The King and His Ruler
Eternal God, You are the One in whom I live, move and have my being. I trust in You.
Read 1 Samuel 10:1-27
Scripture taken from the THE HOLY BIBLE, NEW INTERNATIONAL VERSION, NIV Copyright © 1973, 1978, 1984, 2011 by Biblica, Inc.® Used by permission. All rights reserved worldwide.
“Christians submit conscientiously to the state, in so far as it’s God-given authority is used to promote good and punish evil, but we will not worship it. It is Christ we worship” (John R. W. Stott).
There are three stages to Saul becoming king: private anointing (1-8), public process (17-25) and authentication in military victory (ch. 11). Throughout, it is the Lord who directs: he anoints through Samuel (1), the selection by lot is “before the Lord” (19,20) and he verifies (17-24); subsequently, he is in all the victory (11:6,7,13). The request for a “king” may have come from the people–and that a sign of rejection of God’s rule (19; reprising 8:7,8)–but Saul and the people must know that God, not they, made the appointment and he remains their king.
Significantly, Samuel does not initially use “king” (melek) but “ruler” (nagîd; 9:16; 10:1). A melek in the ancient Near East generally had absolute power, so nagîd is a reminder of accountability to the sovereign Lord to live out his character and purposes, doing what is just and right (25; cf. Deut. 17:18-20). Sadly, later Saul forgot (13:14). It was the Lord who anointed (1), as did Egyptian rulers their vassals. Israel is God’s “inheritance” (and “my people,” 9:16,17), not Saul’s. “Ruler” appears at the beginning of significant transitions in the future account of kingship (1 Sam. 25:30; 2 Sam. 7:8; 1 Kings 1:35; 14:7; 2 Kings 20:5), a repeated reminder that Israel’s kings are always “prince” (nagid) in Yahweh‘s eyes.

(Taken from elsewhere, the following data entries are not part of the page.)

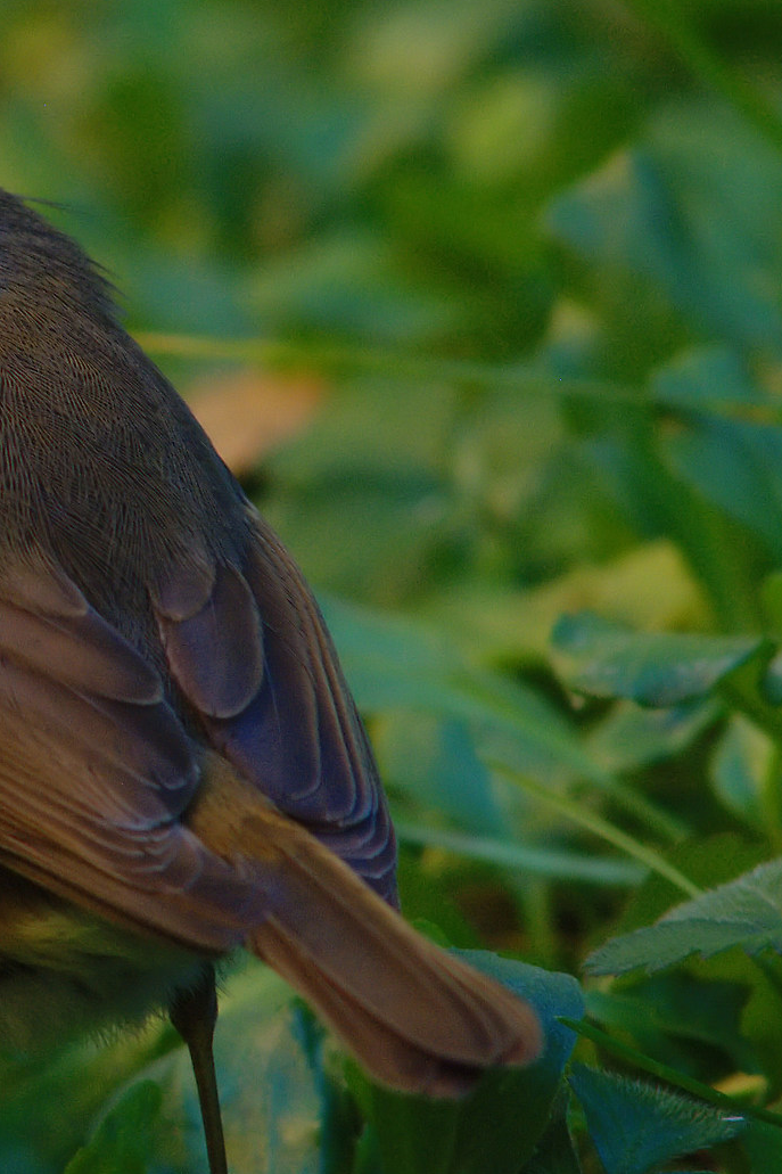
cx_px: -230
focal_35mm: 1049
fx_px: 34189
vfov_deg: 2.0
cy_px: 488
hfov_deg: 1.3
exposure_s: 1/90
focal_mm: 300
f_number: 8
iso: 800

No present nation is “my people,” yet still “the authorities are God’s servants” (Rom. 13:6), irrespective of their faith or behavior (just like Israel’s kings!). How to recognize divine sovereignty appropriately in contemporary nations is a challenge. Christians clearly have a responsibility to pray constantly for all in authority (1 Tim. 2:1,2) and to serve under God in whatever position we may have. Pastors and leaders of Christian organizations need constant reminders that “my church/organization” is shorthand for “God’s church/organization in which he has given me responsibility with accountability.”
Spend time praying specifically for leaders in your nation, both nationally and locally. Then pray for your church leaders too.
Heavenly Father, I pray for my country. May justice and righteousness prevail in it. May those who lead do so for the greater good, not for personal gain.